**抜粋本文:**
説明

滞在地推定装置、方法及びプログラム

【課題】離散的で長い周期でしか位置データを取得できない場合でも、ユーザが日常的に滞留している滞在地を推定可能にする。
【解決手段】携帯端末MS1〜MSnから取得されたGPSデータをもとに、先ず位置情報生成部212により当該携帯端末MS1〜MSnの滞在地点及び移動先地点を地図データ上にメッシュ状に定義された地域単位で求める。次に滞留地点算出部213により、上記求められた滞在地点及び移動先地点の情報をもとに携帯端末MS1〜MSnの地域ごとの滞在確率を算出し、さらに滞留地点間可到達チェック部214により、時間帯別の移動確率を算出してこの時間帯別の移動確率から携帯端末の滞在地の遷移を推定するようにしたものである。

**データ記録:**
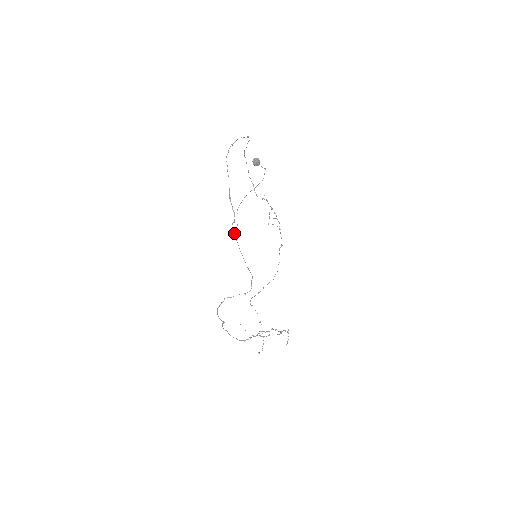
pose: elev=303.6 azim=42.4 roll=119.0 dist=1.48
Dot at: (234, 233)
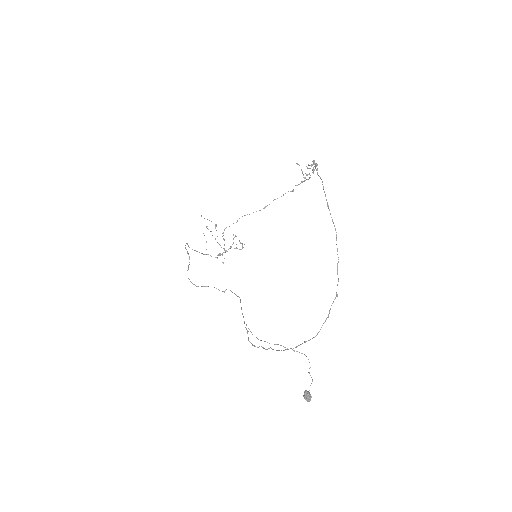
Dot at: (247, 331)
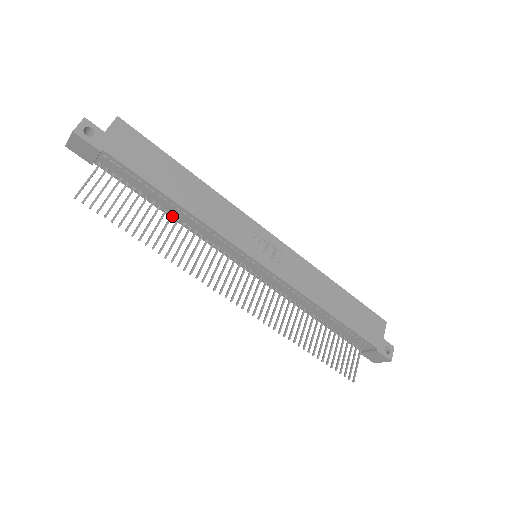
...
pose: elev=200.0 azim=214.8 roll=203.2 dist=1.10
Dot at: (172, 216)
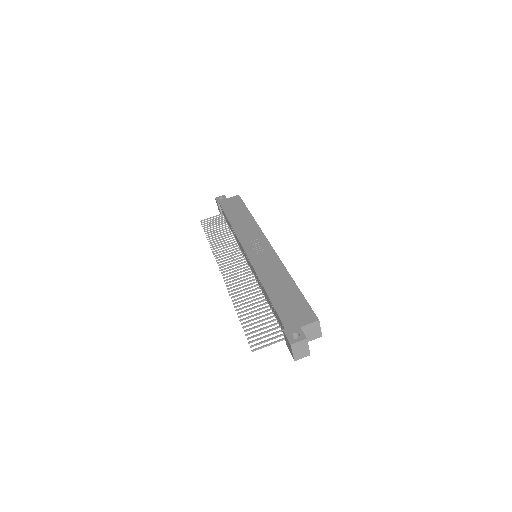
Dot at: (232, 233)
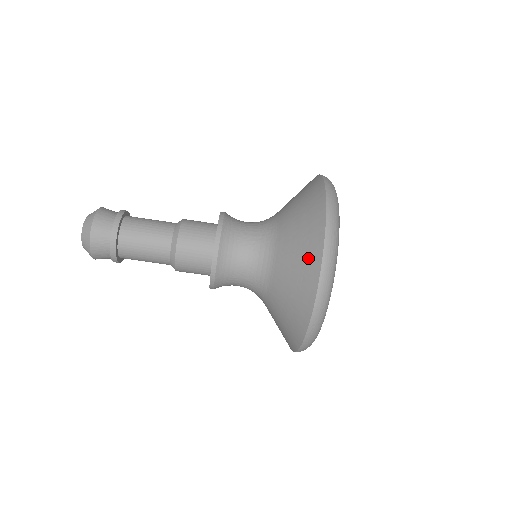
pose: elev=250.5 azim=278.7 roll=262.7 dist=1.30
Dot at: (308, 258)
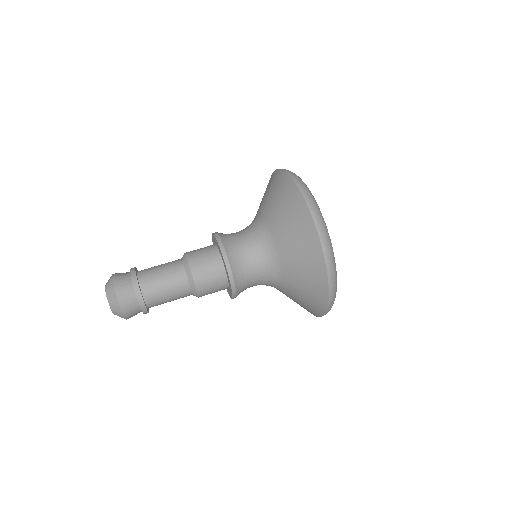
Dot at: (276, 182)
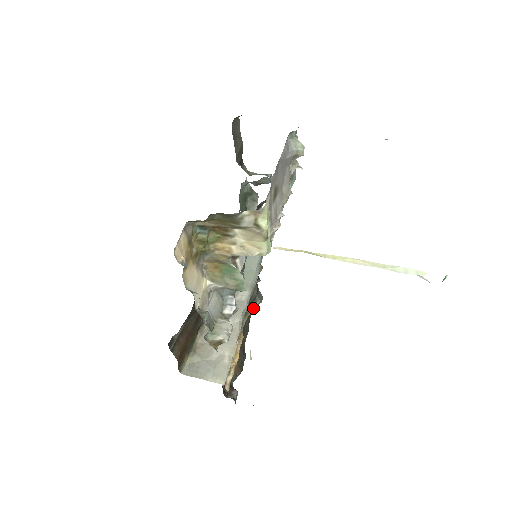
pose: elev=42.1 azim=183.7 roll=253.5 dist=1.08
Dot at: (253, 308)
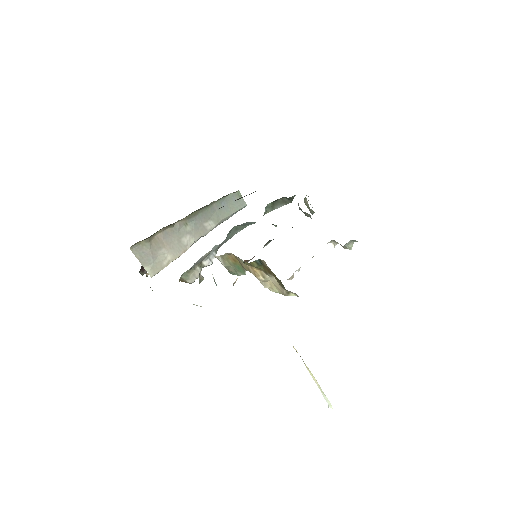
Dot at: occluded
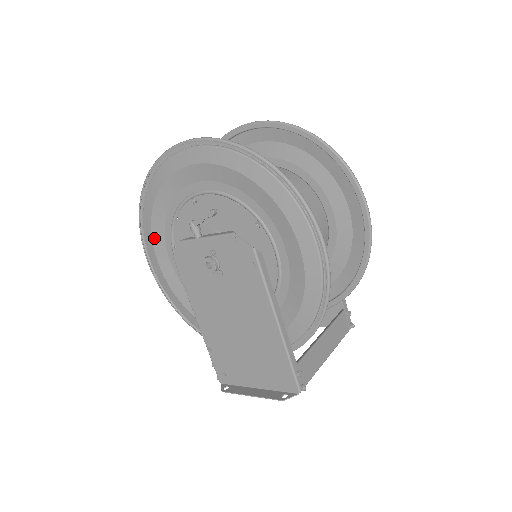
==
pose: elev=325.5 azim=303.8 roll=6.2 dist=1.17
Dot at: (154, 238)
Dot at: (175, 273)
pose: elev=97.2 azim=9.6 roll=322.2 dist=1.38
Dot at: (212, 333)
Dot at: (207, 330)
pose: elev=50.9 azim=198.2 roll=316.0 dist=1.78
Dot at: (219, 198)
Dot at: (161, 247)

**作業内容:**
滞在地推定に関する抜粋本文を、全文そのまま一字一句違えずに書き写してください。 解答の根拠には抜粋本文のみを用いてください。

**演習出力:**
説明

滞在地推定装置、方法及びプログラム

【課題】離散的で長い周期でしか位置データを取得できない場合でも、ユーザが日常的に滞留している滞在地を推定可能にする。
【解決手段】携帯端末MS1〜MSnから取得されたGPSデータをもとに、先ず位置情報生成部212により当該携帯端末MS1〜MSnの滞在地点及び移動先地点を地図データ上にメッシュ状に定義された地域単位で求める。次に滞留地点算出部213により、上記求められた滞在地点及び移動先地点の情報をもとに携帯端末MS1〜MSnの地域ごとの滞在確率を算出し、さらに滞留地点間可到達チェック部214により、時間帯別の移動確率を算出してこの時間帯別の移動確率から携帯端末の滞在地の遷移を推定するようにしたものである。